How tragic would that be? Having no legal right to be by your loved ones side in their time of need. Or no legal right to the estate? How is that equal?
But I guess you already know that…
One thing I would guess though that you don’t know though is the fear, the inner torment and the emotional roller coaster that ‘coming out’ as LGBTI can be for a person. Even in this day and age (and just to clarify I mean 2017… not the Stone Age).
Society still openly bullies, rejects, teases, torments and physically assaults LGBTI people on a daily basis, simply for who we love.
This is all connected. And is one of the reasons LGBTI youth at such a high risk category for mental health issues.
Suicide rates are around 4x higher amongst LGBTI youth. How can that be allowed to continue?
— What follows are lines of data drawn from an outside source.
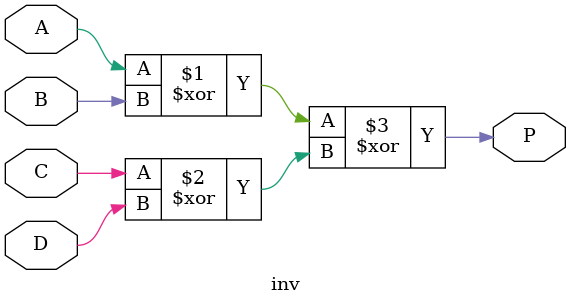
<source format=v>
`timescale 1ns / 1ps

module inv(A,B,C,D,P);
input A, B, C, D;
output P;

assign P = ((A^B)^(C^D));
endmodule

</source>
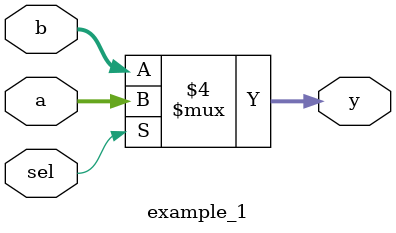
<source format=sv>
module example_1(
	input logic [7:0] a,b,
	input logic sel,
	output logic [7:0]y );
always_comb begin
if(sel==1'b1)
y=a;
else
y=b;
end
endmodule 
</source>
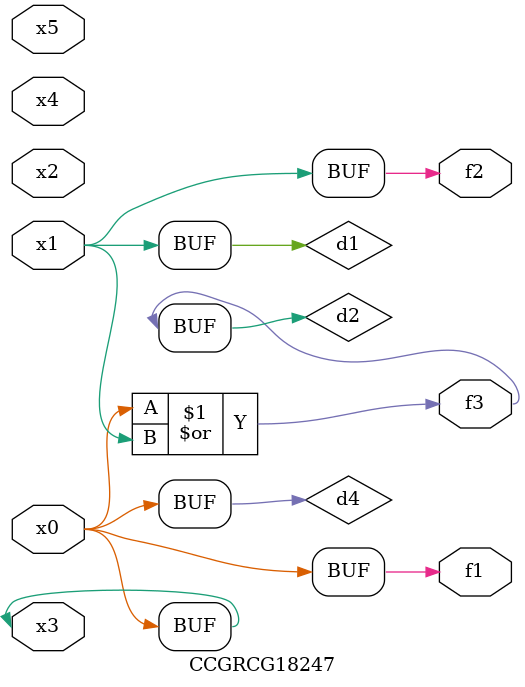
<source format=v>
module CCGRCG18247(
	input x0, x1, x2, x3, x4, x5,
	output f1, f2, f3
);

	wire d1, d2, d3, d4;

	and (d1, x1);
	or (d2, x0, x1);
	nand (d3, x0, x5);
	buf (d4, x0, x3);
	assign f1 = d4;
	assign f2 = d1;
	assign f3 = d2;
endmodule

</source>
How, when every life is precious, can we let people fall like this?
If the LGBTI community was so ‘equal’, as you say, do you honestly think there would be such a large gap between straight and queer suicide rates?
By continuing to be less than equal, and by having ‘debates’ like this in public, it leads to a very negative and emotional impact on an already vulnerable community. It divides and splits communities. It drives hate and gives decisive comments a platform and audience.
But once again I feel you already knew that too…
Having a public survey on the rights of a minority is ludicrous. But now that you have gotten your way, I really hope beyond hope that a resounding ‘yes’ vote is returned.
Because I believe that love is love. Love is what brings us together and it will always defeat hatred.
I just hope, Tony, that you are willing to listen when the results come back and represent your constituency.